Ce film commence d’ailleurs par des images magnifiques sur Agra et notamment le Taj Mahal, cette merveille de dentelle de marbre. Ce sera d’ailleurs une des premières histoires qu’Abdoul racontera à la reine lorsqu’il entrera à son service. On comprend bien sûr tout de suite que ce Taj Mahal est une prolepse : ce monument est le symbole même de la fidélité d’un souverain envers son épouse puisque le Moghol Shah Jahan l’a fait ériger dans le but d'abriter la tombe de son épouse, Mumtaz Mahal, morte lors de l'accouchement de leur 14e enfant ! Ce monument de la fidélité est bien sûr une image de l’attachement qui lia Victoria et ce jeune homme à l’intelligence et à la beauté redoutables, puisqu’il l’accompagnera jusqu’à sa mort au château d’Osborne House sur l’île de Wight où elle avait fait ériger un somptueux Darbar et un cottage pour son Munshi (professeur) préféré, son épouse et sa belle-mère.

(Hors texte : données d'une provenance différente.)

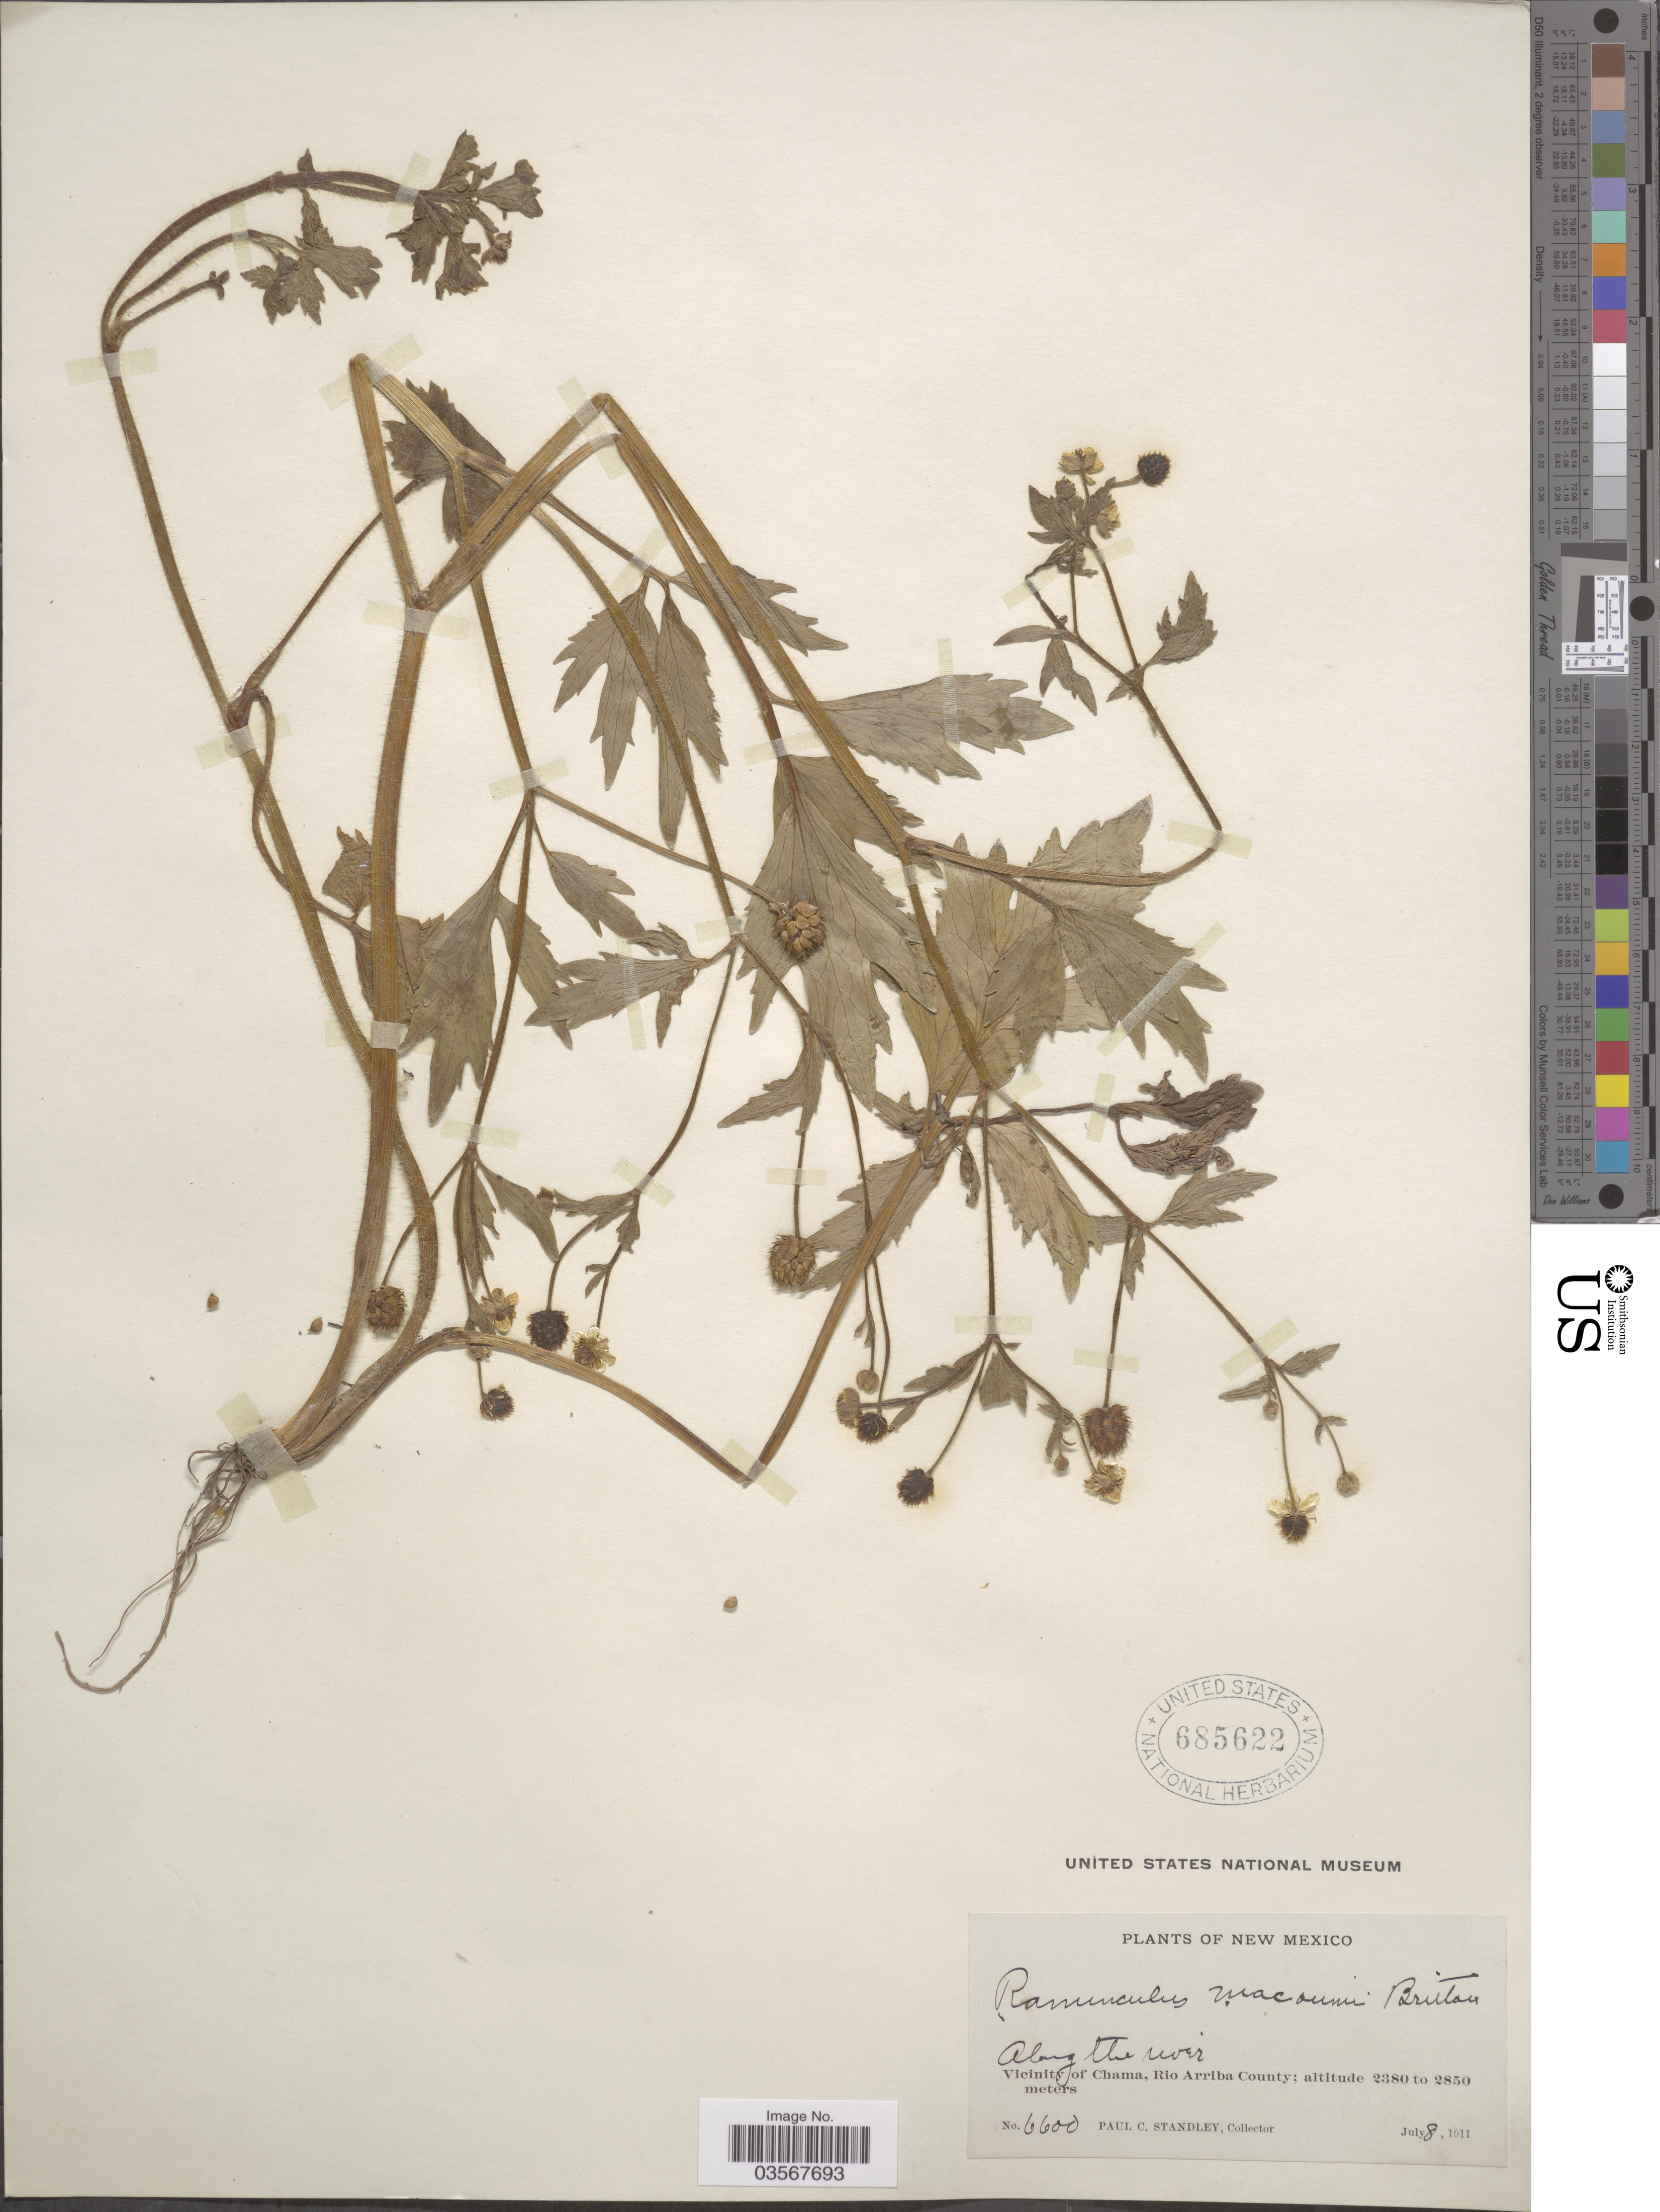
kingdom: Plantae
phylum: Tracheophyta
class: Magnoliopsida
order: Ranunculales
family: Ranunculaceae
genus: Ranunculus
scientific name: Ranunculus macounii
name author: Britton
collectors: P. C. Standley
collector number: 6600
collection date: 1911-07-08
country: United States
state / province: New Mexico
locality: Along the river. Vicinity of Chama, Rio Arriba County.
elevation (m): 2380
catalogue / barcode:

Shrabani Basu certifie qu’elle a même découvert à Osborne une statue en bronze d’Abdul Karim, et des recettes de curry qui était devenu le plat préféré de Victoria.
 


Un curry pas assez épicé


Tout ceci est très sympathique et très érudit. Toutefois, on avait connu jusqu’à présent un Stephen Frears plus critique, plus incisif, voire plus humoristique. Confident royal, malgré ses grandes qualités, reste étrangement consensuel à une époque où il faut, et pas seulement en Grande-Bretagne, réconcilier les religions traumatisées par le terrorisme islamiste. Et ce beau personnage d’Abdoul Karim, dont on ne met jamais en doute au long du film la bonne foi et la probité puisqu’il est présenté comme le héros positif, tombe à pic pour redorer le blason d’un Islam mis à mal par l’actualité sanglante de ces dernières années. Toutes les époques ont eu leur cinéma de propagande, que ce soit contre les juifs durant la Deuxième Guerre mondiale en Allemagne ou sous le régime de Vichy, voire durant le fascisme italien. Dans une direction bien sûr toute différente et sans aller jusqu’à parler de propagande, notre époque ne se gêne pas non plus pour manipuler les esprits et finir en fait par livrer des œuvres un peu dépouillées de leur sel. Stephen Frears est sans doute tombé dans le piège du politiquement correct. C’est un peu dommage, on aurait préféré qu’il joue plus sur l’ambiguïté du munshi : vrai gourou, imposteur, arriviste ou jeune homme au cœur simple ? Car l’âme humaine est ainsi faite, toute pétrie de sentiments contradictoires et non gravée dans le marbre d’un scénario un peu hollywoodien.